[SET TASKS]
**a.** Transcribe everything in the post on erotica and romance publishing from "But in publishing…I" down to "current publishing world.".
**b.** Say whether each statement agrees with the post on erotica and romance publishing, answering yes or no and quoting the deciding words: (i) Erotica books are more likely to be listed in libraries. (ii) In Perth Shifters the writer mostly followed the rules. (iii) The kink in Perth Shifters is heavier than what the writer normally writes.
**c.** Write the next part of the post on erotica and romance publishing, starting after its final sentence.

And all good! The genre differences can be really significant in publishing! For example erotica books are: less likely to be published in search results, less likely to be listed in libraries, less likely to be listed on multiple publishing platforms, and more likely to be throttled/restricted in sales. They’re also less likely to be found on ‘people also read’ lists.

That’s just the marketing side. In terms of the reading side, the general consensus is that people who primarily read published m/m romance (instead of say, fanfiction like the rest of us who read a mix, or mainly only fanfiction), strongly do not like erotica peeking into their romance series. Erotica can be defined by: the number of sex scenes in the case of non-BDSM, or the book being primarily sex-focused, or it can be defined by the presence of BDSM (though this is a grey area, some people will automatically call any book with BDSM elements ‘erotica’ even though that’s not true at all).

Idk about you, but people like myself used to fanfiction are happy to bounce back and forth between the two, regardless of the series, and don’t always see a really distinct difference. But that’s because fanfiction regularly breaks the formula (or isn’t even aware there is a formula) for the sake of self-satisfaction and what feels right or what feels most self-indulgent or for whatever reasons!

But in publishing…I mean you can set about to break the rules if you want, but it’s generally discouraged, and anyway, in Perth Shifters I wanted to see what it was like if I mostly followed the rules. It’s not as natural to me as writing fanfiction or Fae Tales, and the kink is certainly a lot lighter than what I normally write!

I do think it’s partly one of the reasons why I am so drawn to fanfiction and fanfiction-style serials in the first place though. Because I like heavily character-focused erotica, with solid worldbuilding, and some romance, and that doesn’t really neatly fit into many categories in the current publishing world.

[DATASET EXCERPTS]
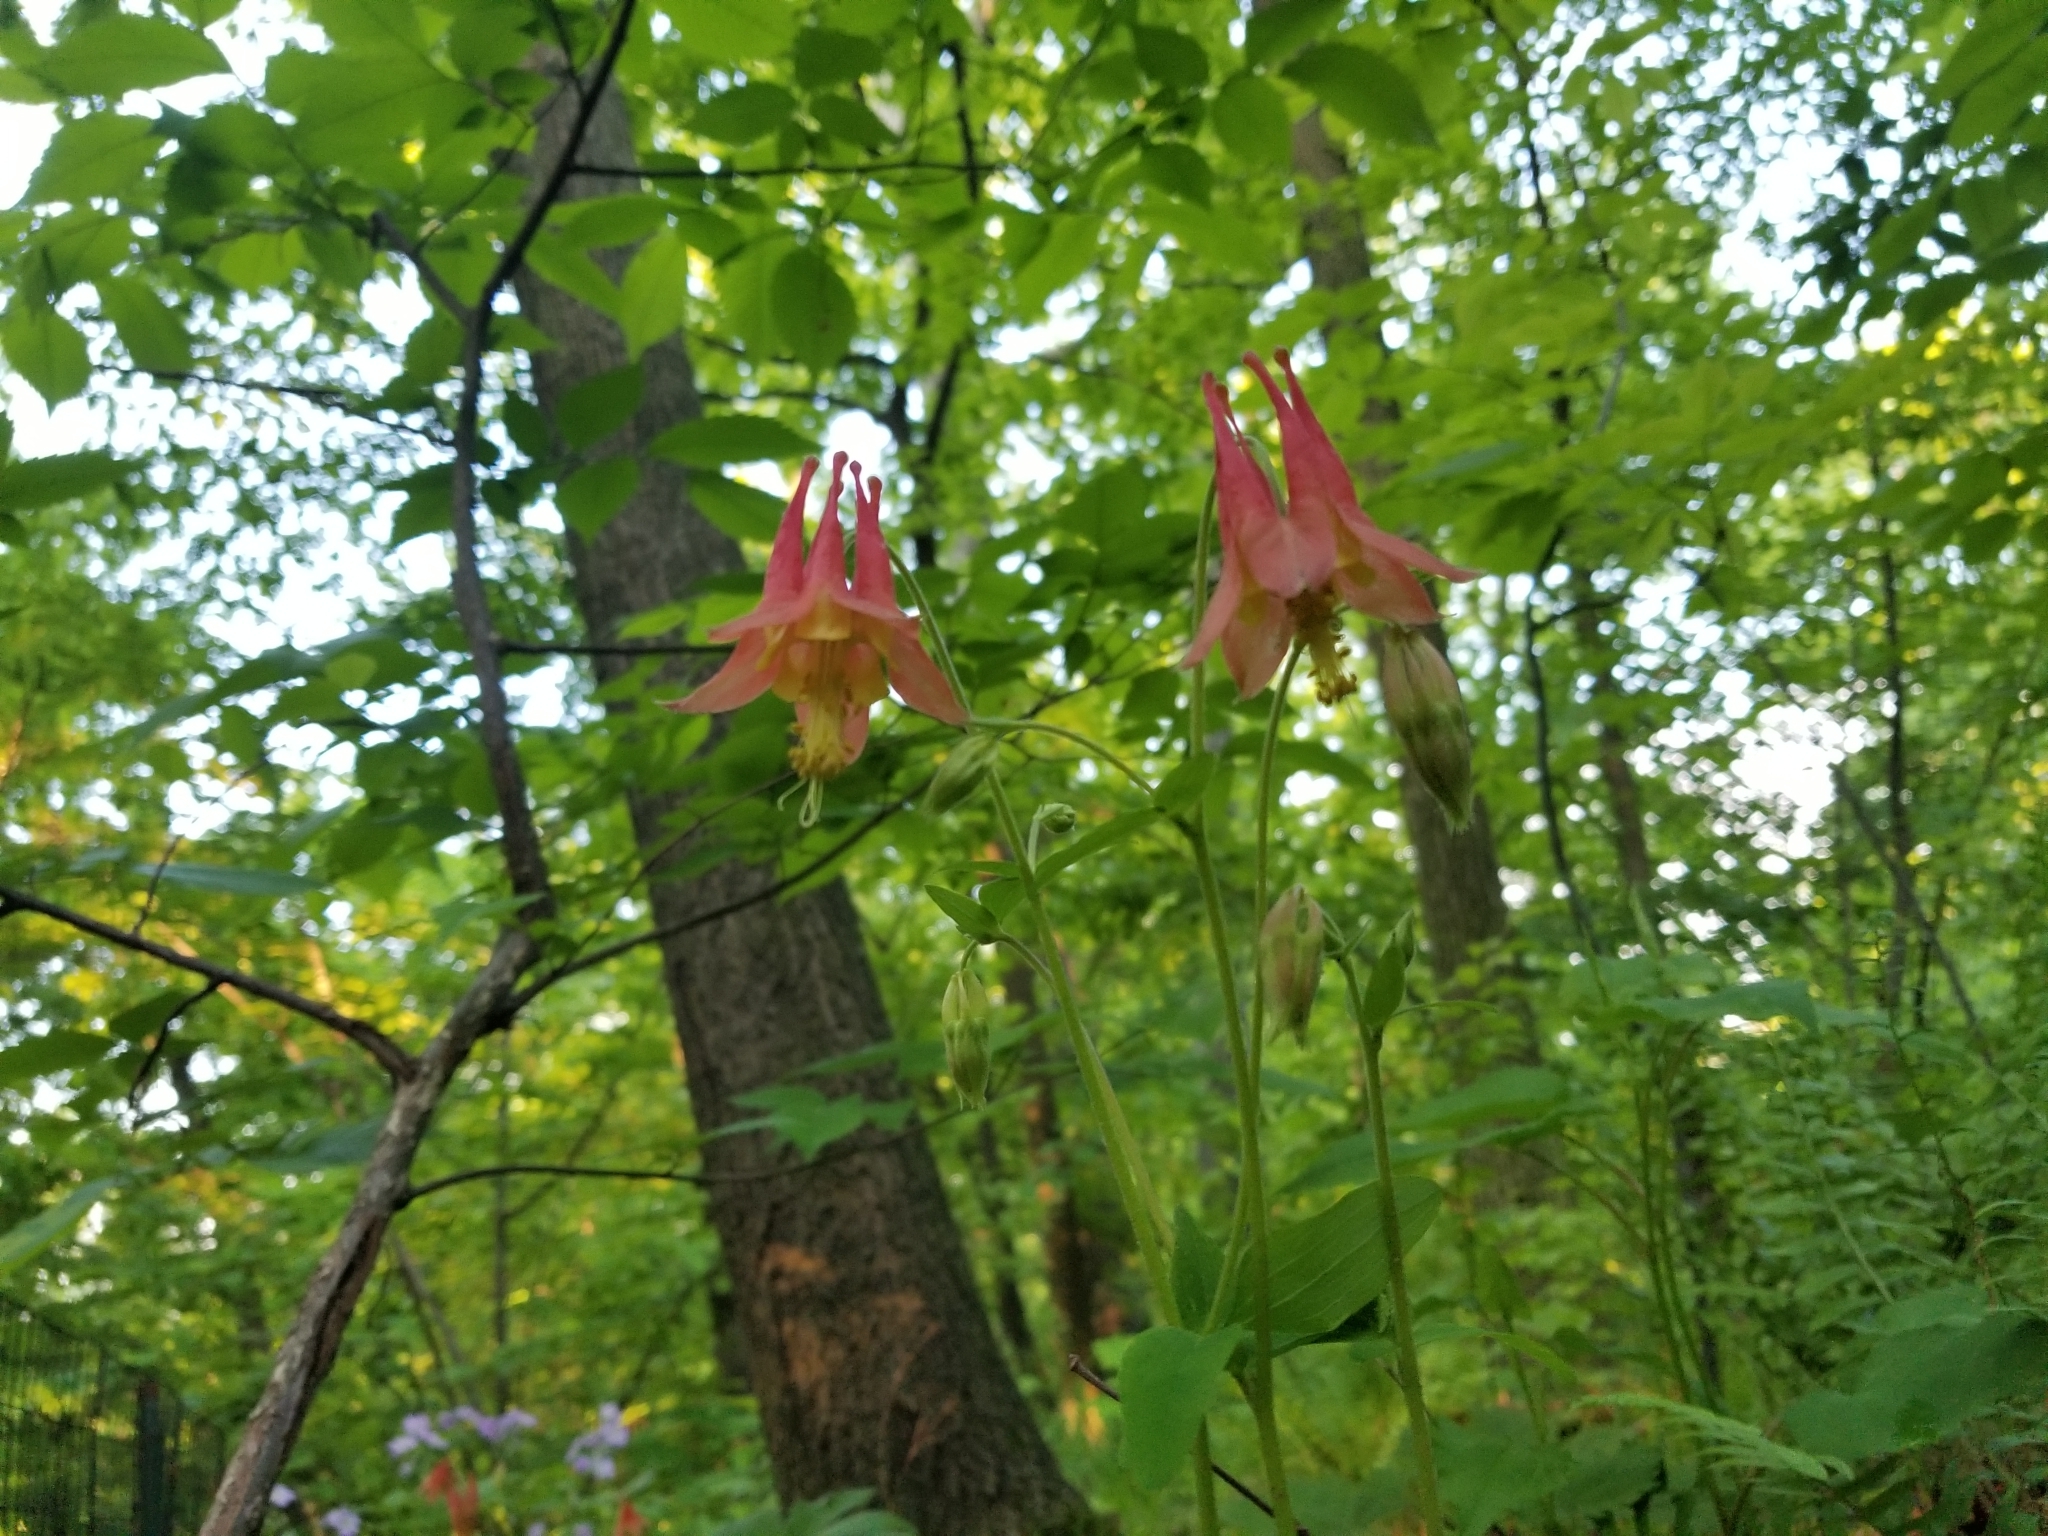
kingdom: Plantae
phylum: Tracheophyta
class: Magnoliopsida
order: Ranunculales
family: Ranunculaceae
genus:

[PER-TASK OUTPUTS]
**a.**
But in publishing…I mean you can set about to break the rules if you want, but it’s generally discouraged, and anyway, in Perth Shifters I wanted to see what it was like if I mostly followed the rules. It’s not as natural to me as writing fanfiction or Fae Tales, and the kink is certainly a lot lighter than what I normally write!

I do think it’s partly one of the reasons why I am so drawn to fanfiction and fanfiction-style serials in the first place though. Because I like heavily character-focused erotica, with solid worldbuilding, and some romance, and that doesn’t really neatly fit into many categories in the current publishing world.

**b.**
(i) No: "less likely to be listed in libraries"
(ii) Yes: "in Perth Shifters I wanted to see what it was like if I mostly followed the rules"
(iii) No: "the kink is certainly a lot lighter than what I normally write!"

**c.**
As soon as you have the erotica, they (many publishers and many readers) want to turf it into pulp erotica. It’s as though…once you have a focus on explicit sex, you can no longer actually have a story, or people don’t realise you can have one. But I don’t know why this is the case, when you can see explicit violence in a ton of stories that still have plot (i.e. Game of Thrones). Just because there’s a lot of something explicit – violence or sex – doesn’t mean it’s by default pulpy.

But unfortunately erotica as a published genre is still…thorny for a lot of people. And definitely for folks who consider themselves romance readers, which, when it comes to published books etc. is a very different world to people who also consider themselves erotica readers.

“fanfiction regularly breaks the formula (or isn’t even aware there is a formula)”

I’m not sure this is quite it – I think it’s more that fanfiction has its own formula, which just doesn’t map to anything that you can find in published fiction. @earlgreytea68 did a great post on fanfiction-as-a-genre (which I just spent, like, an hour going through my fandom tag to find, lol) that goes into this concept.

Fandom’s rules are obviously not as formalized or as strict as the rules for published fiction. But there are rules, and I know this because I’ve read fanfictions that aren’t written “like fanfiction” and… it’s weird! and noticeable! And – although fics like that can be a badly-needed breath of fresh air, sometimes it’s just annoying, because it’s like, I came here for fanfiction-qua-fanfiction and this is not meeting my expectations.

So, yes, from a fic reader’s perspective splitting up romance and erotica is bizarre. But it’s also true that we have our own things like h/c that totally cut across traditional genre lines and probably seem equally bizarre to outsiders. I mean there are published books that do fall into the h/c genre (obviously – like, Blackwood) but it isn’t something that people outside of fandom have a concept of as being its own specific thing. I think “erotica” is like that for us, in that it’s just not definitional in the same way.

Case in point, earlier today I saw a post about porn consumption in men vs women and I realized I have no idea how much porn I consume, because basically all my porn is delivered to me via fanfiction and I just don’t categorize fic that way in my head. I almost never go into a fic thinking, ah yes, this is porn, it’s Porn Time now. I can easily go for quite a while not encountering any explicit sex scenes at all without feeling anything lacking, and then on the other hand I once made a recs list for someone who was not in fandom and I had to really triple-check that I wasn’t letting anything through that might scare them off – I’d go back to a fic that I remembered as being tender romance and it’s like, 20% hardcore BDSM by volume, lol.

God, this post was meant to be really short and concise and basically just a link to that other post and it ballooned out of all control and ended up being not that. oooops.

Yes! Getting into m/m original for-profit fiction has been interesting. There’s a lot of overlap with slash fandom, but a lot of differences too.

kyraneko:

elfwreck:

des-zimbits:

Hey!!!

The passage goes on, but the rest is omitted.